Another thing I found is, it handles well with huge models (say, > 100 MB in parameters), but seems to comparably inadequate to quantize tiny models (weights size < 1 MB). I tried very hard finetuning with different partition schemes but still was unable to recover the full model classification accuracy.
Finally, I did conduct some experiments on activation quantization, but neither ReLU6 nor fixed-point trimming worked for me, will you again shed some light on your Appendix's teaser?
Thank you again.
@power0341 Hi, thank for your attention
-
about detection task, I'm sorry, I am not familiar with detection task, If I have time to do detection task quantization, I will share some result with you
-
Light network (MobileNet, ShuffleNet) quantization is more difficult than huge network (such as ResNets, VGG), I think you can use more bit width, such as activation 8 bits and weights 6 bits, more careful partition step, such as 0.05 pace, or you can refer to latest google mobilenet quantization paper
-
activation quantization, for RELU quantization, My solution make the maximum fixed, so you can quantize float number into bins within [0, max]
thanks
@power0341 which small architectures did you try and did you do any significant adjustments to any c++ module? Because I tried to just run inference on a pre-trained mobilenet model and I got an accuracy of 0%, while if I ran the same pre-trained mobilenet on standard caffe implementation I got 70%. So there is something very different in the inference phase between INQ caffe and standard caffe implementation. Any suggestions of what I can do? @Zhouaojun
thanks!
Hey @ij10 , it sounds like you haven't had finetuned you model, have you?

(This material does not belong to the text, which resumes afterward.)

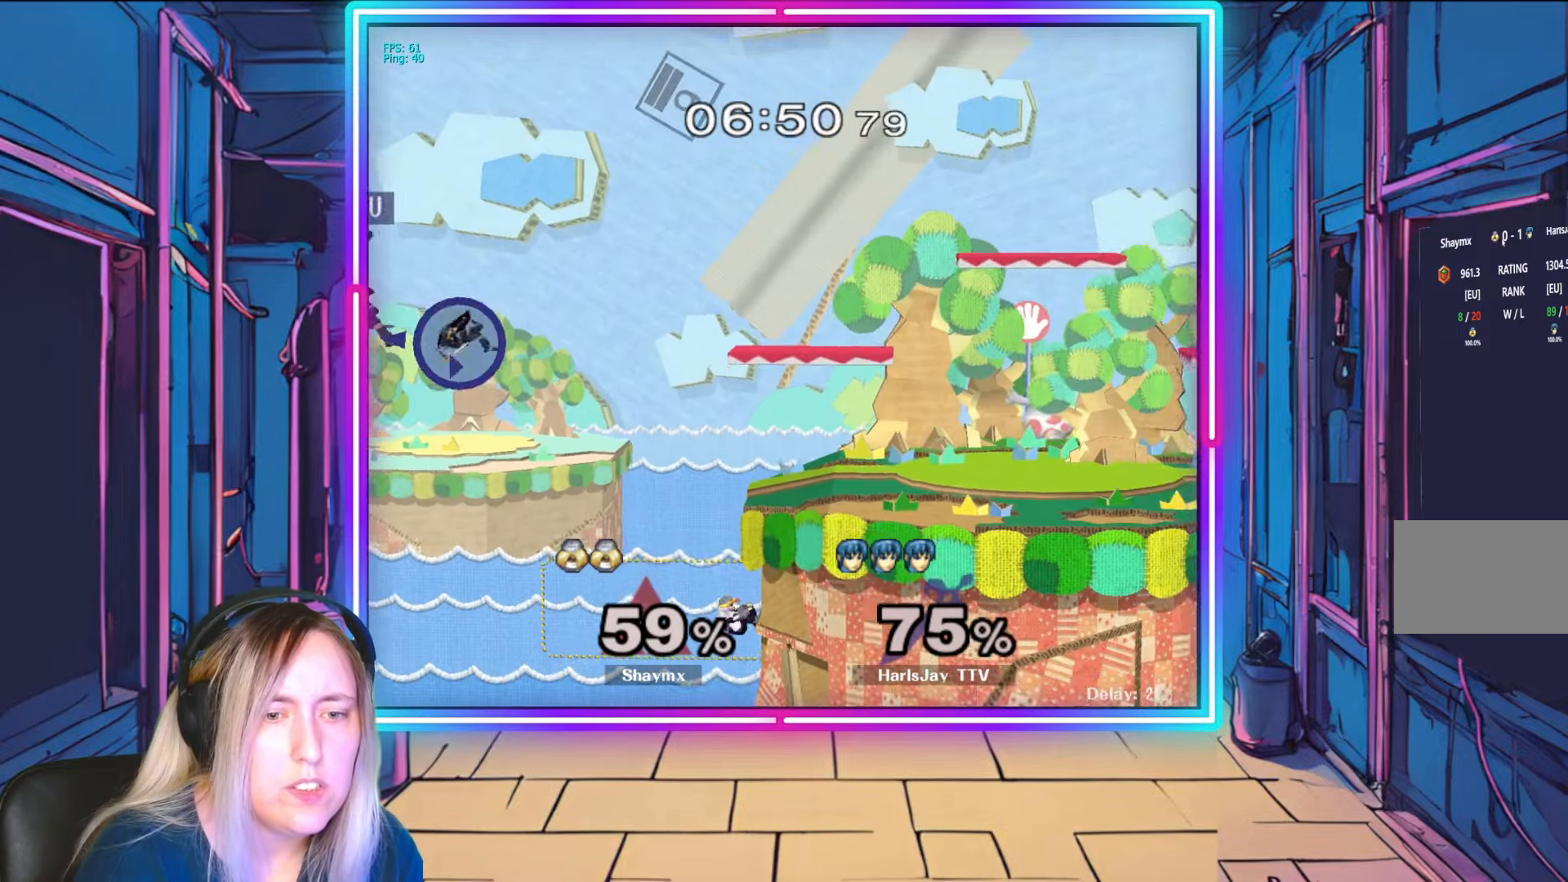
{"buttons": ["B"], "left_stick": "right", "right_stick": "center", "events": [[200, "B", "down"]]}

Hi @power0341 , Not sure if I understand what you mean. The model (mobilenet in this case) is pre-trained on imagenet 2012 data. When I run inference (using the standard caffe implementation) with the pre-trained weights on validation data (imagenet 2012) I get an accuracy of around 70%. But when I want to run inference on the same validation data and the same pre-trained weights on the INQ caffe implementation I get 0%. If I'm not mistaken, that means there are some significant changes to the inference procedure in the INQ caffe implementation, but I can't see what exactly.
This is the start of my mobilenet_deploy.prototxt file for mobilenet:
layer {
name: "data"
type: "Data"
top: "data"
top: "label"
include {
phase: TEST
}
transform_param {
scale: 0.017
mirror: false
crop_size: 224
mean_value: [103.94, 116.78, 123.68]
}
data_param {
source: "/path/to/ilsvrc12_val_lmdb/"
batch_size: 50
backend: LMDB
}
}
I use the following command to run inference on validation data (ImageNet 2012, 50K images):
~/caffe/build/tools/caffe test -model /path/to/mobilenet_deploy.prototxt -weights /path/to/mobilenet.caffemodel -gpu 0 -iterations 1000
which gives the 70% in accuracy. Notice that this result is achieved by using the standard caffe implementation.

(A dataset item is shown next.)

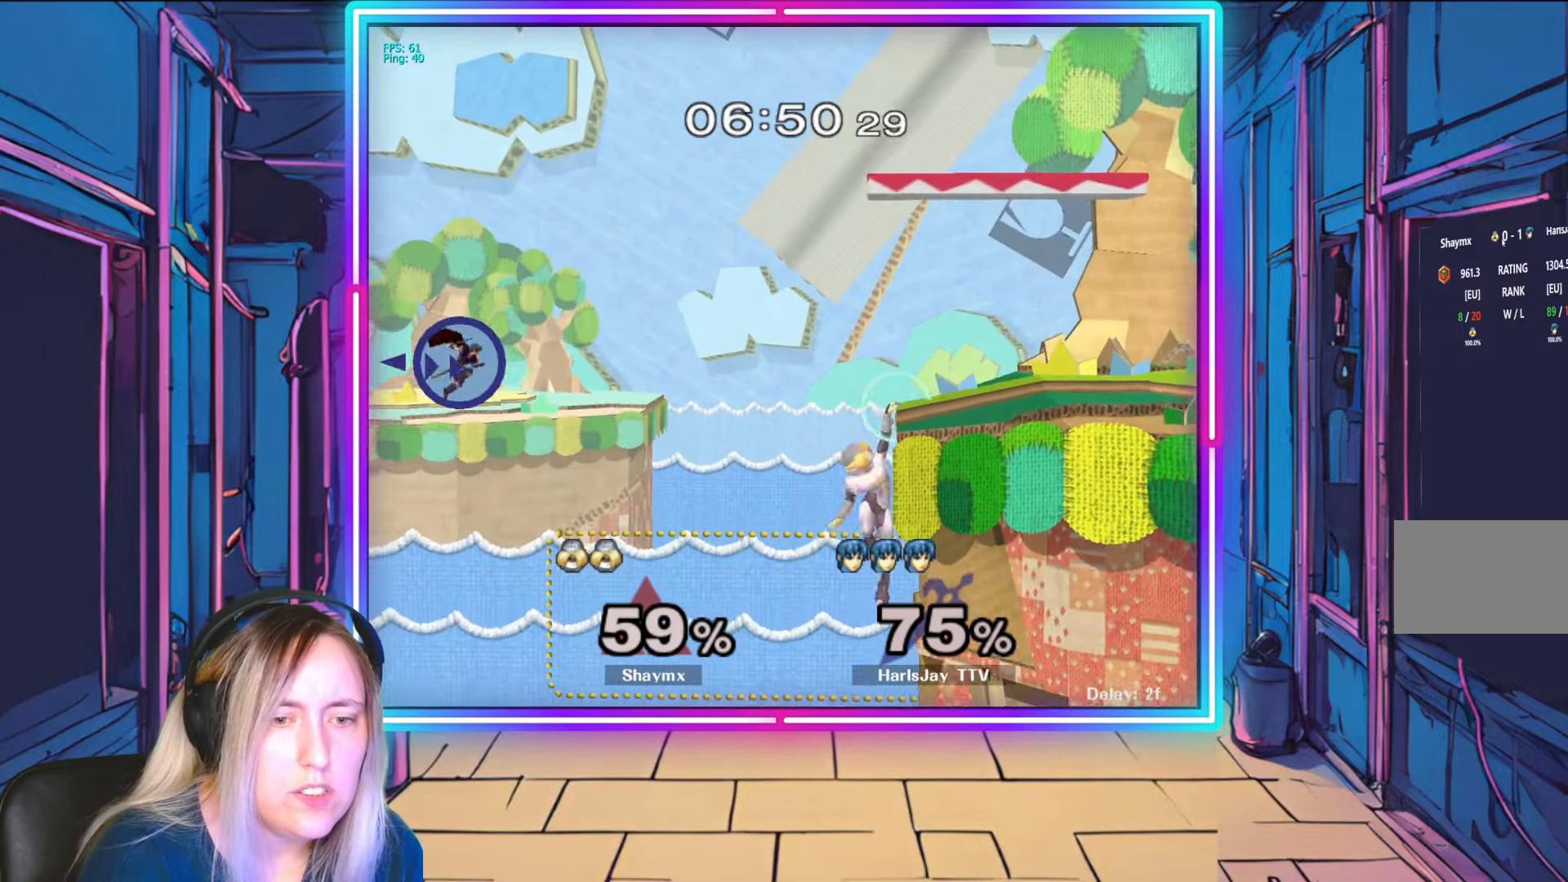
{"buttons": ["B"], "left_stick": "right", "right_stick": "center", "events": [[100, "B", "up"], [333, "B", "down"]]}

Then I run the same code but using the the INQ authors modified caffe implementation by running:
~/INQ/build/tools/caffe test -model /path/to/mobilenet_deploy.prototxt -weights /path/to/mobilenet.caffemodel -gpu 0 -iterations 1000
which gives 0 %. How do I get rid of this behavior?
@Zhouaojun any ideas?
hi, @ij10 ,have you solved your problem?
hi @shenlinyao ! Unfortunately not. Do you have any ideas on why this is the case and how to solve it?